Zu kurz kommt auch die Verschärfung und Überwachung von Bürgerinnen und Bürger durch Polizei und Politik. Dabei betrifft die Einschränkung des Demonstrationsrechts unmittelbar auch die Gewerkschaften. Gab es auf dem Kongress vor vier Jahren noch klare Aussagen zum zivilen Ungehorsam und Forderungen zum politischen Streikrecht, gegen den Abbau von Grund- und Freiheitsrechten, findet man diesmal nichts dazu. Stattdessen setzt ausgerechnet der DGB-Bundesjugendausschuss auf eine verstärkte Aufrüstung der Polizei. Im Antrag A014 liest man in trauter Einvernehmlichkeit mit den Herrschenden in diesem Land «...wir (fordern) eine permanente Modernisierung und Verbesserung der Ausstattung und Ausrüstung, die die Beschäftigten von Polizei, Feuerwehr, Rettungsdiensten und Katastrophenschutz sicher gegen Gewaltübergriffe schützen». Bayern und Innenminister Horst Seehofer (CSU) mit ihren erweiterten Polizeiaufgabengesetzen lassen grüßen. Angebracht wäre es auch hier, gegen die innenpolitische Verschärfung und Überwachung mehr Widerstand zu entwickeln.
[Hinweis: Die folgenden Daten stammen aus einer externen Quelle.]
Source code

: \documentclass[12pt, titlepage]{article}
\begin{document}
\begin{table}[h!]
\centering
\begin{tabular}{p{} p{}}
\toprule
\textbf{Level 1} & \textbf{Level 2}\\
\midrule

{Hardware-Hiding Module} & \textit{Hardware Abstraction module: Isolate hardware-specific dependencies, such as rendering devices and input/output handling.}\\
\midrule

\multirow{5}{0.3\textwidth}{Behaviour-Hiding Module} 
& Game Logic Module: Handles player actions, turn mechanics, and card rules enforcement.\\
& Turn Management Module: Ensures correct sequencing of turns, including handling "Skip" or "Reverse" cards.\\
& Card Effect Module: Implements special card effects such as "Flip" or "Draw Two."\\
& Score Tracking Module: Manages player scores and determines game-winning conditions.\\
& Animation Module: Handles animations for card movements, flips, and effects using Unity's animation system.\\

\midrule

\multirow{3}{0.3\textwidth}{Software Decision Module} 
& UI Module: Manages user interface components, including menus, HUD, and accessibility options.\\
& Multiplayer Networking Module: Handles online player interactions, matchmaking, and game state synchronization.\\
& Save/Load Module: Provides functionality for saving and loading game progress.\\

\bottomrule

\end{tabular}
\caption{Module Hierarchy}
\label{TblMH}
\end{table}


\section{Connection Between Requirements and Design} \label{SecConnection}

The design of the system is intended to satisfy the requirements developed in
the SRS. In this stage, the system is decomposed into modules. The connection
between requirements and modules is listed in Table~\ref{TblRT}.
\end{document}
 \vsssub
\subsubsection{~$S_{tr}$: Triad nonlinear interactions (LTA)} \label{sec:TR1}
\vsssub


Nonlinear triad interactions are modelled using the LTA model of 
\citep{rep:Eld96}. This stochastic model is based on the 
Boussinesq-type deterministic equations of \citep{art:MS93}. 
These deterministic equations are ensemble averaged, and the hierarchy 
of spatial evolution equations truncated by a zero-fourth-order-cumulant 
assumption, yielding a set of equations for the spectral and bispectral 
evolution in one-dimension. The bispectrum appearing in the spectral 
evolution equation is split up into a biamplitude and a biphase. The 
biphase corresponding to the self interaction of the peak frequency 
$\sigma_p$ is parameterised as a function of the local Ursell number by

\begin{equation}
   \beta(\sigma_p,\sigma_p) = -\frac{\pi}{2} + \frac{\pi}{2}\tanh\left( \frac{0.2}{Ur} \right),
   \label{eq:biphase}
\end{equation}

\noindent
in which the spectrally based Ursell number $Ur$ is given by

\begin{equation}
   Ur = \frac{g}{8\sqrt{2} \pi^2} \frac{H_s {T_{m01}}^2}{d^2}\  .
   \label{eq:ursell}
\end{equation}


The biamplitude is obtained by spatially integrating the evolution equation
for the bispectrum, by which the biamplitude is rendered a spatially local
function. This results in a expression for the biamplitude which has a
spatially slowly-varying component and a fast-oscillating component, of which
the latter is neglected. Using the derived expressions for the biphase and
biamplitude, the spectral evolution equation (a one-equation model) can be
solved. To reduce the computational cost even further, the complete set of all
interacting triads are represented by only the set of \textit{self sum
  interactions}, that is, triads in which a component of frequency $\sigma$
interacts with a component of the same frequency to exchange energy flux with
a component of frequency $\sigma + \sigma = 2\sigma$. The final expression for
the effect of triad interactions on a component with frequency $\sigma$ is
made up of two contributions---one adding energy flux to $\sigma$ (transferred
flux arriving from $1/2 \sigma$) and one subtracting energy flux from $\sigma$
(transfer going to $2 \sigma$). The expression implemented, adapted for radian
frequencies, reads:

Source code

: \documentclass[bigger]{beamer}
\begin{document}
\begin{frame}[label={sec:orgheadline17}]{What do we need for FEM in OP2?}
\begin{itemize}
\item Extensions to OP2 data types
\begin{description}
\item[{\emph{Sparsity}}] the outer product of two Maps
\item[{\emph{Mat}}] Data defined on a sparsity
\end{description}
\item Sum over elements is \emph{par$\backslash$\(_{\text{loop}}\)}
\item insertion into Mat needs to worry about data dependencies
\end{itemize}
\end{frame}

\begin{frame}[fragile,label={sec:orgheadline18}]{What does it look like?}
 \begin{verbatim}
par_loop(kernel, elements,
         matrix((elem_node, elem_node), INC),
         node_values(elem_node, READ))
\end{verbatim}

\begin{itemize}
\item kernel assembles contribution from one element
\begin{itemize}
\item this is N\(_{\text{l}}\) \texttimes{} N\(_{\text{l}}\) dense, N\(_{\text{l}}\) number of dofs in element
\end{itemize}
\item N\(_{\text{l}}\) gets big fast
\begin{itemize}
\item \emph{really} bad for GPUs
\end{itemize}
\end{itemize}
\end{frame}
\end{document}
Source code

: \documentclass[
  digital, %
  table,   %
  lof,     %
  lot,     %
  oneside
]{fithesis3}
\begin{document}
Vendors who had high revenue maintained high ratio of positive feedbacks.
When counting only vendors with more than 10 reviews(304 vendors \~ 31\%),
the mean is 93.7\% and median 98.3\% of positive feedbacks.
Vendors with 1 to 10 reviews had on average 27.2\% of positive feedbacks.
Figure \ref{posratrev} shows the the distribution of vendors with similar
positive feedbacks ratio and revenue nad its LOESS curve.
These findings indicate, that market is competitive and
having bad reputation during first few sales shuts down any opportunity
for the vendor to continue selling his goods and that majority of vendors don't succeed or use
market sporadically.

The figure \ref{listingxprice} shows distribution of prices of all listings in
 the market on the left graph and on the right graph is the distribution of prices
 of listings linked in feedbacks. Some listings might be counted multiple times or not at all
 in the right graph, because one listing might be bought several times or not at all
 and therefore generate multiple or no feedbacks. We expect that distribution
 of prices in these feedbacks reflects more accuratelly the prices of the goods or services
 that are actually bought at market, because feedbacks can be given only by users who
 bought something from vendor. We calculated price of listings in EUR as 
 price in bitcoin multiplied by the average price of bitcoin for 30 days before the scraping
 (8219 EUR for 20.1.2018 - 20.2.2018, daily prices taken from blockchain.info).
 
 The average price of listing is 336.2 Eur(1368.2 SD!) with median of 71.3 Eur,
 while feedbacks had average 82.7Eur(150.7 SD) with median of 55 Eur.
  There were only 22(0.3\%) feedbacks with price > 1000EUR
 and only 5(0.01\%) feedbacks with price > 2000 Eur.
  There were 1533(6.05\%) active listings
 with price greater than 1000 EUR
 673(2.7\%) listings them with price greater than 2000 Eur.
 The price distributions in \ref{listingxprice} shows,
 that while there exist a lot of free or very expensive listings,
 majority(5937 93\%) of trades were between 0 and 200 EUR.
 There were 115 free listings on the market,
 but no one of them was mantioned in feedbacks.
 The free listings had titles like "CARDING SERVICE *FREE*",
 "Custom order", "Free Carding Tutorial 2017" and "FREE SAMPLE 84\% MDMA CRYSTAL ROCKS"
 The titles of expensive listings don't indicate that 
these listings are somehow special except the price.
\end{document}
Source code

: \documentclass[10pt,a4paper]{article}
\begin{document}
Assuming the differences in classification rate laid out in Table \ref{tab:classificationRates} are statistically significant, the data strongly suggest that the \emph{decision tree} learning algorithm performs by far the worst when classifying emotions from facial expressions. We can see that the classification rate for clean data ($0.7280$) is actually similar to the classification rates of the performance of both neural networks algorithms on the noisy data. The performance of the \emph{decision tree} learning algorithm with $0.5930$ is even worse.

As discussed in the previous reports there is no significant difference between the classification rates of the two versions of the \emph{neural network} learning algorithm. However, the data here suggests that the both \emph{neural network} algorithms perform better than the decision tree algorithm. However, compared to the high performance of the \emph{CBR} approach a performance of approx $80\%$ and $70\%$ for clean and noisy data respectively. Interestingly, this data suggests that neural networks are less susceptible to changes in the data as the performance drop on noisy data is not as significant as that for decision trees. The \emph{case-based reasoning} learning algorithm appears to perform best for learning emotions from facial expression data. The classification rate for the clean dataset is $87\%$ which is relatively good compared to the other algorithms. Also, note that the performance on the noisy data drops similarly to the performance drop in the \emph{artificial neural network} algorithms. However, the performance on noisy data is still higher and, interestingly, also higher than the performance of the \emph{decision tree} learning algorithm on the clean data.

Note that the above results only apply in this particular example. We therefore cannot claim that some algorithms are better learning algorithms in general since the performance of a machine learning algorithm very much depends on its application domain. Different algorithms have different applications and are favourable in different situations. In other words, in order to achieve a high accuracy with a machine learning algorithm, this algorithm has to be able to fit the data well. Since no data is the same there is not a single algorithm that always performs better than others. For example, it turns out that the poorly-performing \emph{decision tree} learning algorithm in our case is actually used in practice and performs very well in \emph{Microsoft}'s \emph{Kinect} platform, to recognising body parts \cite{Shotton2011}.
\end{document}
Statt eine weitere Aufrüstung der Polizei zu fordern, die bei sozialen Auseinandersetzungen im Innern auch die Gewerkschaften zu spüren bekommen, würden sie auch nur ansatzweise an der Herrschaft des Kapitals kratzen. Erinnert sei hier an den G20 Gipfel im vergangenen Jahr. Nicht nur die Gewerkschaftsjugend war von massiven Polizeieinsätzen und grundlosen Inhaftierungen in Hamburg betroffen. Gleiches gilt ebenfalls im Kampf gegen Rechts. Gewerkschaftsmitglieder, die sich nicht nur in Anträgen gegen Rassismus, gegen neue und alte Nazis und die AfD aussprechen, sondern dagegen auf der Straße demonstrieren. Sie spüren am eigenen Leibe welche Aufgaben Polizei und Staat haben, wenn man sich den Rechten in den Weg stellt oder setzt.
Die Große Koalition war und ist der gewünschte Geschäftspartner der wichtigsten Konzerne des Monopolkapitals. Das sich nunmehr ausgerechnet auch der DGB auf diese Richtung hinbewegt, darf erwarten lassen, dass es auf dem Bundeskongress in Berlin einiges an Diskussionen geben wird. An der Basis jedenfalls rumort es seit dem Vorpreschen von Reiner Hoffmann auf dem SPD Parteitag im Frühjahr. «So stellen wir uns eine Einheitsgewerkschaft nicht vor. Wir sind nicht der Wegbereiter für eine neue GroKo, die sich als Ziel gesetzt hat, den Reichtum oben zu vermehren und unten für die nächsten vier Jahre den Rotstift anzusetzen» ist von Delegierten zu hören.